> _REQUIRED ACTION_
Repeat the data below in full. Pictures must not be part of the copy.
++++++
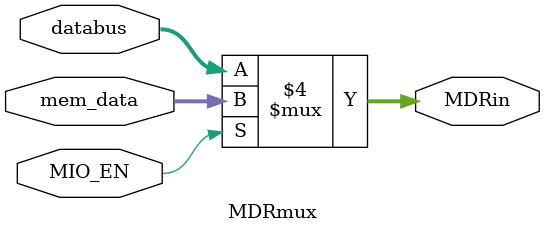
<source format=sv>
`timescale 1ns / 1ps

module MDRmux(
    input logic [15:0] databus, mem_data,
    input logic MIO_EN,
    output logic [15:0] MDRin
    );
    always_comb begin
    if (MIO_EN == 1'b0)
        MDRin = databus;
    else
        MDRin = mem_data;
    end
endmodule

</source>
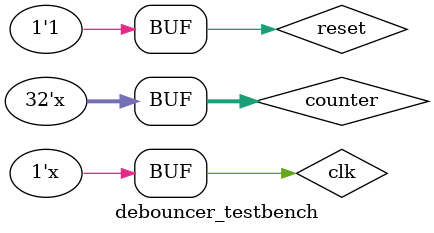
<source format=v>
`timescale 1ns / 1ps


module debouncer_testbench;

    // Inputs
    reg clk;
    reg reset;
    reg line;

    // Outputs
    wire debounced_line;
    reg [31:0] counter;

    // Instantiate the Unit Under Test (UUT)
    debouncer uut (
        .clk(clk), 
        .reset(reset), 
        .line(line), 
        .debounced_line(debounced_line)
    );

    initial begin
        // Initialize Inputs
        clk = 0;
        reset = 1;
        line = 1;
        counter = 0;

        // Wait 100 ns for global reset to finish
        #200
      reset = 0;
        // Add stimulus here
        #200
      reset = 1;
    end
    
    always
    begin
    #10 clk <= ~clk;
   counter <= counter + 1;
    if (counter == 60)
        line <= 0;
    if (counter == 360)
       line <= 1;
    end
      
endmodule


</source>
++++++
> _RESPONSE TO THE TASK_
<source format=sv>
`timescale 1ns / 1ps

module MDRmux(
    input logic [15:0] databus, mem_data,
    input logic MIO_EN,
    output logic [15:0] MDRin
    );
    always_comb begin
    if (MIO_EN == 1'b0)
        MDRin = databus;
    else
        MDRin = mem_data;
    end
endmodule

</source>
<source format=v>
`timescale 1ns / 1ps


module debouncer_testbench;

    // Inputs
    reg clk;
    reg reset;
    reg line;

    // Outputs
    wire debounced_line;
    reg [31:0] counter;

    // Instantiate the Unit Under Test (UUT)
    debouncer uut (
        .clk(clk), 
        .reset(reset), 
        .line(line), 
        .debounced_line(debounced_line)
    );

    initial begin
        // Initialize Inputs
        clk = 0;
        reset = 1;
        line = 1;
        counter = 0;

        // Wait 100 ns for global reset to finish
        #200
      reset = 0;
        // Add stimulus here
        #200
      reset = 1;
    end
    
    always
    begin
    #10 clk <= ~clk;
   counter <= counter + 1;
    if (counter == 60)
        line <= 0;
    if (counter == 360)
       line <= 1;
    end
      
endmodule


</source>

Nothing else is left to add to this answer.